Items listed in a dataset

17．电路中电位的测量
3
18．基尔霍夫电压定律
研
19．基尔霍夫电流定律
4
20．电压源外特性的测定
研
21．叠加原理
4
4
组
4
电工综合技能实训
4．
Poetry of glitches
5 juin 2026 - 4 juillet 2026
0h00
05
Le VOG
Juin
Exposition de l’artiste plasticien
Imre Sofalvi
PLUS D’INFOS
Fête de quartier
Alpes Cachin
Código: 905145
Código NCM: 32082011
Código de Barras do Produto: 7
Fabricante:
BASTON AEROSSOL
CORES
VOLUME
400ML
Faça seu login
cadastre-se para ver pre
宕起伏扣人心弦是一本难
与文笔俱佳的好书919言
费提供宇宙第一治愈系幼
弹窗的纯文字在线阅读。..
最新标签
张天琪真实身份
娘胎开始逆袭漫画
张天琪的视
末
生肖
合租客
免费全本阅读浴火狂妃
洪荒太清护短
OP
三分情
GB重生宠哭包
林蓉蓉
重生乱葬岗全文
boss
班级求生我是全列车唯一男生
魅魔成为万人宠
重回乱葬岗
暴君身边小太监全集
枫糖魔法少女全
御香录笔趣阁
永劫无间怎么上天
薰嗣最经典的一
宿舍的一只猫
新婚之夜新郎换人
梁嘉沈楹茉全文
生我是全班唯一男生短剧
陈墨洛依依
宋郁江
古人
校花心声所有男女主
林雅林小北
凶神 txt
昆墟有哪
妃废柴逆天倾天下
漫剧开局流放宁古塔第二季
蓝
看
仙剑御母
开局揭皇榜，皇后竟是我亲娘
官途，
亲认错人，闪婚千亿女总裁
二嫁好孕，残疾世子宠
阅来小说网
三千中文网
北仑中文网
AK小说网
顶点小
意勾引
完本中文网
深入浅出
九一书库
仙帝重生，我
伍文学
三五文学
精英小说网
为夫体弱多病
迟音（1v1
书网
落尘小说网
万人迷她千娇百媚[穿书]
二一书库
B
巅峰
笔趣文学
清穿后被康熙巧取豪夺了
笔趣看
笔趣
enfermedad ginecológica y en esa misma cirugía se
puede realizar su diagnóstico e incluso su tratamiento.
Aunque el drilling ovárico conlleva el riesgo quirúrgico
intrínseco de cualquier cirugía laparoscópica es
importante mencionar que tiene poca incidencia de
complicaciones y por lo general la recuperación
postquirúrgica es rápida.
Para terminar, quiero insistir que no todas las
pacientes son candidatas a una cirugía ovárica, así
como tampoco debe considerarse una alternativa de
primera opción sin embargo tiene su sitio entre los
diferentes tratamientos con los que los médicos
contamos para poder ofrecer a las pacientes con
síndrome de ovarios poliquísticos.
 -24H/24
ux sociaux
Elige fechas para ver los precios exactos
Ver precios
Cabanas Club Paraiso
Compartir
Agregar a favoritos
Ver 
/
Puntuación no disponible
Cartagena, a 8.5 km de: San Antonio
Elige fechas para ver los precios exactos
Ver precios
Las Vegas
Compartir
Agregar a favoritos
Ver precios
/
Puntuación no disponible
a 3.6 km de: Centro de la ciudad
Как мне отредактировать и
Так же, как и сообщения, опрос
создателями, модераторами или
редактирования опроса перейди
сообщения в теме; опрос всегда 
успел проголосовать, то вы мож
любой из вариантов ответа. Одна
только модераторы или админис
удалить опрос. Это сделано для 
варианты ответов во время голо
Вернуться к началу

§ **PROBLEM DESCRIPTION**:
Reproduce the records above exactly.

§ **EXERCISE RESULT**:
17．电路中电位的测量
3
18．基尔霍夫电压定律
研
19．基尔霍夫电流定律
4
20．电压源外特性的测定
研
21．叠加原理
4
4
组
4
电工综合技能实训
4．
Poetry of glitches
5 juin 2026 - 4 juillet 2026
0h00
05
Le VOG
Juin
Exposition de l’artiste plasticien
Imre Sofalvi
PLUS D’INFOS
Fête de quartier
Alpes Cachin
Código: 905145
Código NCM: 32082011
Código de Barras do Produto: 7
Fabricante:
BASTON AEROSSOL
CORES
VOLUME
400ML
Faça seu login
cadastre-se para ver pre
宕起伏扣人心弦是一本难
与文笔俱佳的好书919言
费提供宇宙第一治愈系幼
弹窗的纯文字在线阅读。..
最新标签
张天琪真实身份
娘胎开始逆袭漫画
张天琪的视
末
生肖
合租客
免费全本阅读浴火狂妃
洪荒太清护短
OP
三分情
GB重生宠哭包
林蓉蓉
重生乱葬岗全文
boss
班级求生我是全列车唯一男生
魅魔成为万人宠
重回乱葬岗
暴君身边小太监全集
枫糖魔法少女全
御香录笔趣阁
永劫无间怎么上天
薰嗣最经典的一
宿舍的一只猫
新婚之夜新郎换人
梁嘉沈楹茉全文
生我是全班唯一男生短剧
陈墨洛依依
宋郁江
古人
校花心声所有男女主
林雅林小北
凶神 txt
昆墟有哪
妃废柴逆天倾天下
漫剧开局流放宁古塔第二季
蓝
看
仙剑御母
开局揭皇榜，皇后竟是我亲娘
官途，
亲认错人，闪婚千亿女总裁
二嫁好孕，残疾世子宠
阅来小说网
三千中文网
北仑中文网
AK小说网
顶点小
意勾引
完本中文网
深入浅出
九一书库
仙帝重生，我
伍文学
三五文学
精英小说网
为夫体弱多病
迟音（1v1
书网
落尘小说网
万人迷她千娇百媚[穿书]
二一书库
B
巅峰
笔趣文学
清穿后被康熙巧取豪夺了
笔趣看
笔趣
enfermedad ginecológica y en esa misma cirugía se
puede realizar su diagnóstico e incluso su tratamiento.
Aunque el drilling ovárico conlleva el riesgo quirúrgico
intrínseco de cualquier cirugía laparoscópica es
importante mencionar que tiene poca incidencia de
complicaciones y por lo general la recuperación
postquirúrgica es rápida.
Para terminar, quiero insistir que no todas las
pacientes son candidatas a una cirugía ovárica, así
como tampoco debe considerarse una alternativa de
primera opción sin embargo tiene su sitio entre los
diferentes tratamientos con los que los médicos
contamos para poder ofrecer a las pacientes con
síndrome de ovarios poliquísticos.
 -24H/24
ux sociaux
Elige fechas para ver los precios exactos
Ver precios
Cabanas Club Paraiso
Compartir
Agregar a favoritos
Ver 
/
Puntuación no disponible
Cartagena, a 8.5 km de: San Antonio
Elige fechas para ver los precios exactos
Ver precios
Las Vegas
Compartir
Agregar a favoritos
Ver precios
/
Puntuación no disponible
a 3.6 km de: Centro de la ciudad
Как мне отредактировать и
Так же, как и сообщения, опрос
создателями, модераторами или
редактирования опроса перейди
сообщения в теме; опрос всегда 
успел проголосовать, то вы мож
любой из вариантов ответа. Одна
только модераторы или админис
удалить опрос. Это сделано для 
варианты ответов во время голо
Вернуться к началу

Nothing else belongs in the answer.